(Saved entries)
++++++++++++++++++++
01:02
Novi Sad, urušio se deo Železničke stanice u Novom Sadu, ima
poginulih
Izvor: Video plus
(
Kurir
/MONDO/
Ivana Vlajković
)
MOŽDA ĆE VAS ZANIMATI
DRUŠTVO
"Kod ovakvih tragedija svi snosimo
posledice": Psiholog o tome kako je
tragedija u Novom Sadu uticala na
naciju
++++++++++++++++++++
Problem to work on
Select each line of the data above that contains the string "Sadu", treating uppercase and lowercase letters as different.

Exercise answer
Novi Sad, urušio se deo Železničke stanice u Novom Sadu, ima
tragedija u Novom Sadu uticala na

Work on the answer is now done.